Line 51. Add space between scarce and bracket 

Line 193. Correct “general” to “generalized”

Line 226. Specify the posthoc test performed.

Line 340. Delete “h”

Line 248. Delete “even”

Reviewed by anonymous reviewer 1, 24 Jan 2024

Plants can accumulate heavy metals from polluted soils, and herbivores would be affected by the bottom-up effect mediated by heavy metal accumulation. This research showed that aggregation may be an important mechanism through which spider mites avoid contaminated plants. They also indicate that cadmium accumulation in plants is a stronger selective pressure than interspecific competition. This suggests that non- accumulating plants will suffer more from herbivore than accumulating plants in metal polluted environments. It is an interesting and meaningful research. I endorse the work and have a few suggestions for minor improvements, as listed below.



The abstract is very long. I do not know if it is asked to show in five paragraphs. I suggest make it shorter and sharper. Then the authors should add some details of data from the results. 


This section points look good, but the paragraphs are too many. I suggest that some statements can be combined. L48-59, L67-L84.

Material and Methods

The authors should check and revise the format. For example, 48h should be 48 h.

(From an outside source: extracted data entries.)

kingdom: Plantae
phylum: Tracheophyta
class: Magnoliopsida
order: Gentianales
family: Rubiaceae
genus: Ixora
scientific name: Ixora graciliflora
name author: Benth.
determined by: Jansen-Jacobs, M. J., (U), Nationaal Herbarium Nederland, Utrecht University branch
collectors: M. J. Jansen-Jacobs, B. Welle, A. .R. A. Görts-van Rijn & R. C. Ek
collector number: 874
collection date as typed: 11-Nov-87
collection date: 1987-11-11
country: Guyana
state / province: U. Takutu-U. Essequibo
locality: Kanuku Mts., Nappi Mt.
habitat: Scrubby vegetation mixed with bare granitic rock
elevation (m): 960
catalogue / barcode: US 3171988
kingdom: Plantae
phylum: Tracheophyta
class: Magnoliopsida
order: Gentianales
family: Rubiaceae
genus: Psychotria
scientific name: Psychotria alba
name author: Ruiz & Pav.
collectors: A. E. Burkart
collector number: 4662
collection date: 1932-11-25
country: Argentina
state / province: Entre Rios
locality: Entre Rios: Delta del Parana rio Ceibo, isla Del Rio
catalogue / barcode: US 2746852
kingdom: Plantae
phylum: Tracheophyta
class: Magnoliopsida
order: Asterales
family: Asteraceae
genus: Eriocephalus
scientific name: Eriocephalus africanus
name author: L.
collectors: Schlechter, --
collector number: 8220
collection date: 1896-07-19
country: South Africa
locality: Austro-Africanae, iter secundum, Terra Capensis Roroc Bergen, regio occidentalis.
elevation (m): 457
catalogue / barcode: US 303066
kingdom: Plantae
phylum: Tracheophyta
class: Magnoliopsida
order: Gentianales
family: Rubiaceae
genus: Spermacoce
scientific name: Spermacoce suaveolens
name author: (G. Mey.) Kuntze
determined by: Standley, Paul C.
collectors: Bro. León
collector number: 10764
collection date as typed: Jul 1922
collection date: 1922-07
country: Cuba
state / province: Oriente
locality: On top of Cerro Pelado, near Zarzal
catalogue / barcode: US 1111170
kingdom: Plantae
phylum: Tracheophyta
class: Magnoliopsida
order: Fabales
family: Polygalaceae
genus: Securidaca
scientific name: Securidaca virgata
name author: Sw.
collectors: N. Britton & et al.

L 102: the concentration of cadmium solution is 3mM or 2 mM? where did you treated with 3mM?

L 137: these experimental set-ups look good, but it can be mortified by adding border for each section to make clear.


Fig.2 Statistical analyses results can be added in the figure to make clear. 

Figures, the replications can be added in the legend, and the data points can be shown on the column. The treatments are not clear in the figure legends, I suggest that add details in the legends.


L 340: “h”?

Have you checked the accumulation of Cd in tomato leaves? Does the treated ones did accumulate Cd and is that the reason for the results? Dose competition among the 200 individuals happen? Did they fight with each other?